Recently I became a volleyball parent. My youngest has started playing volleyball, and with this season I find myself on Saturday at random gyms for daylong tournaments. In just a short time, I’m learning that there is a volleyball culture. The players’ possess apparel and use equipment uniquely designed for volleyball. Apparently, it’s important to have a collective team cheer for the various ways you can score. Also, at the end of a match and game, there’s etiquette to changing sides. The volleyball culture extends beyond the court to parents cheering in the stands and potluck lunches.
The church is no different as it also has a culture, and it’s unique to each specific church. Culture can be an underestimated and rarely evaluated element of your church, yet it’s vital to the church mission. The wrong culture can impact the best vision and strategy as it is more about who you are, than what you do. Whether a new family or regular attender walk into your church and environments, culture is what they sense, feel and hear. Which makes identifying and evaluating your culture very difficult.

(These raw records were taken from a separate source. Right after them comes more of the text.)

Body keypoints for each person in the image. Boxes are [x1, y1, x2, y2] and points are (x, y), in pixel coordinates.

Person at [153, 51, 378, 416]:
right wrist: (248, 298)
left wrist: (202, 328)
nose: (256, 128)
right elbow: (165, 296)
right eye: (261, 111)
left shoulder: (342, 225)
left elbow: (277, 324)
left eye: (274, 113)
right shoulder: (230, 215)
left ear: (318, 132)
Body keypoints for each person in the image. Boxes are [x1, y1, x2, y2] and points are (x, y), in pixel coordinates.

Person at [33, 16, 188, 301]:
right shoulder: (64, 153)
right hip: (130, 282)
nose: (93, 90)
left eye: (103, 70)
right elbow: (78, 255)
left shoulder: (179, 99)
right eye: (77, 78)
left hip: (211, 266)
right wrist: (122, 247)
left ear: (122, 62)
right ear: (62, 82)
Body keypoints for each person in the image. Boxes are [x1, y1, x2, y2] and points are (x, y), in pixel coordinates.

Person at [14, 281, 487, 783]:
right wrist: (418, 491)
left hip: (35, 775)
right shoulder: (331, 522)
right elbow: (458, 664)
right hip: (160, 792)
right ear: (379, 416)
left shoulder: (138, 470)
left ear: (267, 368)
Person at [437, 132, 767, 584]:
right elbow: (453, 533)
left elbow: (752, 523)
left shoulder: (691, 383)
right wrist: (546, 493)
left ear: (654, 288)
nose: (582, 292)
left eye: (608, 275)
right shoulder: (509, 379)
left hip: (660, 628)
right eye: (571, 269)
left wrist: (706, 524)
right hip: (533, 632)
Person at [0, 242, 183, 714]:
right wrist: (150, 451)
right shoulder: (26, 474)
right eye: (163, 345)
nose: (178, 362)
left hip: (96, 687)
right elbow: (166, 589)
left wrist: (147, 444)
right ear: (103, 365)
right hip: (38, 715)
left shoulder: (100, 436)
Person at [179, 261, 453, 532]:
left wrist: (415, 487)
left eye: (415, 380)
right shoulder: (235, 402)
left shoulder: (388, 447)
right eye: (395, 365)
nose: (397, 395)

5 Keys to Evaluating Your Church’s Culture and 1 Random Thought
Team
Don’t rely on your own observations and evaluations. If you have been a part of your church for a while, you’ll be biased to your current culture. You’ve already invested so much personally in creating the current culture. You’re also blind to what outsiders will sense. If you are new in your position of leadership, you may clearly see things from an outside view, but you aren’t aware of all the unique dynamics the insiders know. Gather a team and utilize others to help you identify the ins and outs of your culture. Invite people around the table who can give you both an insider or outsider perspective.
Time
Your Church culture is complex, and identifying the current culture can’t be determined in an afternoon. It is important to give yourself a period of time to observe and gather information before you arrive at any conclusions. How long? Depends on how connected you are to the culture of your church. I arrived at Woodside knowing very little about my new community and church, and realized it would be impossible to come to accurate conclusions in a couple of weeks, so I set out on a six to nine month research and reshaping project.

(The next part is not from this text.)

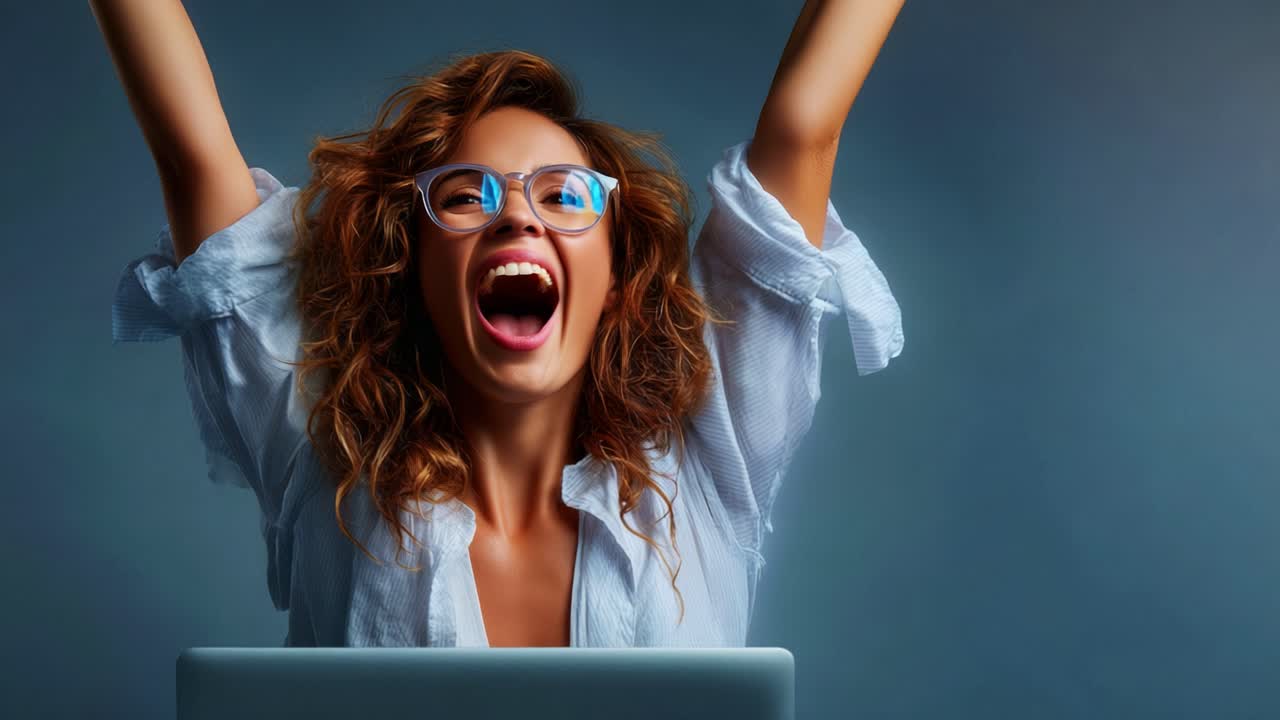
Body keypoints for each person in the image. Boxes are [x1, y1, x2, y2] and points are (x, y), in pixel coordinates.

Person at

Ask Questions; Listen; Then Repeat
Not just any question or only questions. Listen! Hear what they are saying and not saying. Ask your questions to leaders, parents, staff and pastors. Ask questions of people that aren’t connected to your ministry or church about your church or ministry. Always follow up with a “Why?” and “How?” The “why and how” will get you to the real source of what’s going on. “Why do you think we are welcoming to families?” “How does that communicate to a single parent?” Push until you get to the issue behind the issue.
You can ask questions in a way that will cast vision and create the culture you as a leader desire. “Do you think that is the best way for a kid/student to learn?” “How does a kid respond when you greet him by name?”
Don’t be afraid of silence! If you ask a question, chances are they have never thought about the question. Let them dwell on it for a while and let them know you are listening and value their opinion. Valuable insight will not come without some work.
Another great tool for gathering information is an online survey, especially connecting with a mass group of people. However, don’t make a survey your only form of information gathering, as they may feel limited to only the questions on the survey. On a survey form, you can’t ask follow-up questions specific to their answers.
Identify Influencers
You will not be able to connect with everyone. To maximize your influence, focus on shaping the influencers in your culture. People follow influence, not positions of authority. There are people that are positive and negative influencers in your culture, identify both and work to shape both to influence your culture. One of the best things a leader can do is spend time cultivating a relationship with the influencers and allow them to carry your voice.
Early at Woodside, I invited a group of seasoned and new leaders to be part of a “Think Tank” for our kids ministry. I spent about three months meeting every couple of weeks evaluating, discussing and shaping the culture of what would be Woodside Family Ministry. I knew there would be some people that would push back on our future changes and I needed their influence. They had relationships and a louder voice than mine.
Use An Evaluation Tool
My preferred evaluation tool is a SWOT (Strengths, Weaknesses, Opportunities, and Threats). As a team we will SWOT just about everything: teams, events, programs, and ministries. Two things are important: First, gather your team or a team (see above). Second, check your feelings at the door. This is not a time to defend what you’ve done in the past; it’s about identifying the true outcomes and future opportunities.
Random Thought: Culture Can Drift
Keep in mind: it’s easy for a leader to recognize a need for a cultural shift when things are bad, it’s much more difficult when things are going well. A friend of mine started a church over a decade ago with a culture that primed its growth to a mega church. As we chatted recently, he said the vision for his church had never been more clear and strong. They were continuing to grow and seeing marriages healed, people redeemed, kids and students coming to Christ. However, the culture had drifted far from what he envisioned when he started the church. Things did not change over night, but over time slowly drifted from created culture.